この段は、下手な解説より、ぜひ原文を味わってみてください。
原文のクオリティがすごいので! 

205番詞書は、今までの明るく平和な雰囲気から一転、戦乱の悲劇を語る次の名文で始まります。

●原文●
寿永元暦などのころの世の騒ぎは、夢ともまぼろしとも、あはれとも何とも、すべてすべて言ふべき際にもなかりしかば、よろづいかなりしとだに思ひ分かれず、なかなか思ひも出でじとのみぞ、今までも覚ゆる

●現代語訳●
寿永・元暦のころの世の中の騒乱は、夢とも幻とも、悲しいとも何とも、言葉で表すことのできるようなものではなかったので、万事どうであったということさえ私には判別することができず、いっそのこと思い出すまいとばかり、今に至るまで思われます
※原文は、『新編全集』(小学館)より抜粋

ここから、かつて華やかな宮中で交流しあった平家の公達たちの悲劇が始まります。

清経経正忠度重衡維盛・・・・ そして、資盛

今まで、宮中での明るく優しい彼らの姿を読んできただけに、読み進めるのが辛くなりますね。


戦地へ向かう資盛の葛藤

『右京大夫集』の中で、都落ち以前の資盛の描写は、意外にもそれほど多くはないのですが(むしろ維盛の方が多いくらい)、
205番詞書で資盛は、戦乱に臨む悲愴な覚悟を長文で切々と語ります。 (上の漫画のシーンです)

 こちらも、是非原文でどうぞ。

●原文●
(資盛の言葉)
 「かかる世の騒ぎになりぬれば、はかなき数にただいまにてもならむことは、疑ひなきことなり。

(中略) 
また、もし命たとひ今しばしなどありとも、すべて今は心を昔の身とは思はじと、思ひしたためてなむある。 そのゆゑは、ものをあはれとも、何のなごり、その人のことなど思ひ立ちなば、思ふ限りも及ぶまじ。 心弱さも、いかなるべしと身ながら覚えねば、何事も想ひ捨てて
(中略)
よろづただ今より、身を変えたる身と思ひなりぬるを、なほともすればもとの心になりぬべきなむ、いとくちをしき」

●現代語訳●
(資盛の言葉)
「このような騒乱の世になったのだから、今にでも私が亡き人の数の中に入るのは間違いないことです。

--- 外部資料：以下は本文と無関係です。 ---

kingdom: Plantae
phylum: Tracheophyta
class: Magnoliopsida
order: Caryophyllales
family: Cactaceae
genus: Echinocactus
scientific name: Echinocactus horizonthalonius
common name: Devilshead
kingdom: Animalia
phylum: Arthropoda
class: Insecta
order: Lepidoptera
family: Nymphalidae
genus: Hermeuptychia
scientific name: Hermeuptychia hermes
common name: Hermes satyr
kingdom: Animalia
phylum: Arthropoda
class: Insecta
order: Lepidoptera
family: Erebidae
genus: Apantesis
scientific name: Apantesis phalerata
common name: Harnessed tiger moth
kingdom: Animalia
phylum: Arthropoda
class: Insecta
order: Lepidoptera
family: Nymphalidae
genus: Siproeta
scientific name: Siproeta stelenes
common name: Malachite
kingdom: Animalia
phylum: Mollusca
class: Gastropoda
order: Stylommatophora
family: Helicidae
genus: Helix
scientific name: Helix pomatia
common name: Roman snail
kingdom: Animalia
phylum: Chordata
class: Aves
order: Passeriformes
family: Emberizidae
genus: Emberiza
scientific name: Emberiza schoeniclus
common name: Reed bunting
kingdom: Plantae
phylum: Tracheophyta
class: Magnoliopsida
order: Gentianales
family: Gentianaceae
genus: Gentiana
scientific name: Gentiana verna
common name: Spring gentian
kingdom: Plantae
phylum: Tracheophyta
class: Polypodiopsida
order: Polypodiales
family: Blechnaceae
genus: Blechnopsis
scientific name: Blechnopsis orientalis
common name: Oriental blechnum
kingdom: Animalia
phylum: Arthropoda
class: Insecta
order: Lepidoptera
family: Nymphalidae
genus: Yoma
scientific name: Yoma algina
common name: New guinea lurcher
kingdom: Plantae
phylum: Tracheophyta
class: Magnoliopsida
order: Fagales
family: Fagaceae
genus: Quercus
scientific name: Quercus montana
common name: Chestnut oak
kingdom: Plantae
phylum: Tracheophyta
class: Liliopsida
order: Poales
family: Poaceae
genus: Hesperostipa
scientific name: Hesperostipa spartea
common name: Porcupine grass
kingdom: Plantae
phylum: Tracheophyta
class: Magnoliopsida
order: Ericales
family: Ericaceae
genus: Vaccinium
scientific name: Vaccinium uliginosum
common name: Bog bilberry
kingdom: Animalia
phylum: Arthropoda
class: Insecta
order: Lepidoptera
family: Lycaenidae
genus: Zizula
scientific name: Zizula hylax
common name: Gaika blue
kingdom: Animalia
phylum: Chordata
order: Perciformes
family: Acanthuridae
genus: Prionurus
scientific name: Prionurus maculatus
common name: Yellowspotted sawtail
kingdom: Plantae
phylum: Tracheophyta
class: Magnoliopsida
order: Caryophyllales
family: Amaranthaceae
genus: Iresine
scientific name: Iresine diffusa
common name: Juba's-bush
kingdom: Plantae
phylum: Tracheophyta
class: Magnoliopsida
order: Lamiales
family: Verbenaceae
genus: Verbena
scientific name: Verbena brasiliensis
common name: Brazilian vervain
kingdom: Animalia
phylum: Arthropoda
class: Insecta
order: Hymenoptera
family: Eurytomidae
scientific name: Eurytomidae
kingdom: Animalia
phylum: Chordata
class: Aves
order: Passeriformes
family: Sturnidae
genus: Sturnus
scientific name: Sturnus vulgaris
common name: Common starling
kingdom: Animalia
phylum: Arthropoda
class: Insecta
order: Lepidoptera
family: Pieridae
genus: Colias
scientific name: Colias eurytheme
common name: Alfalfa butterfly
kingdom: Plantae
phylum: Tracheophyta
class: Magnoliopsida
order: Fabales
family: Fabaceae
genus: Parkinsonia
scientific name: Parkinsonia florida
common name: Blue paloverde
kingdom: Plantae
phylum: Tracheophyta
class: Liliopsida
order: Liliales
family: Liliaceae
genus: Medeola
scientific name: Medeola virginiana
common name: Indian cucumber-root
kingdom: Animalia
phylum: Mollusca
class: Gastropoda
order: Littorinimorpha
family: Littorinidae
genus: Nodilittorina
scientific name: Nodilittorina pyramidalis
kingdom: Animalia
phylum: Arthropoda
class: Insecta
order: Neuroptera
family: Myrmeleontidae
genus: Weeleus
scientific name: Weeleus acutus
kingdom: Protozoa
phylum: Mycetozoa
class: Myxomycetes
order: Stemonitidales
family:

また、もしたとえ今しばらく生きていたとしても、いっさい今は昔のままの自分とは思うまいと、心に固く決心しています。そのわけは、悲しいとか、名残が惜しいとか、誰かのことを思い始めたりしたら、とても際限ないからです。心弱さもどうなるか我ながらわからないので、これからは何も考えないことにして、

たった今から、もうこの世に生きている身ではないと思うようにしたのですが、やはりともすれば元の心に戻ってしまいそうなのが、残念です。」

資盛は、彼女の前で、決してカッコつけたりしていませんね。 心弱さを情けない、と思っていると正直に話しています。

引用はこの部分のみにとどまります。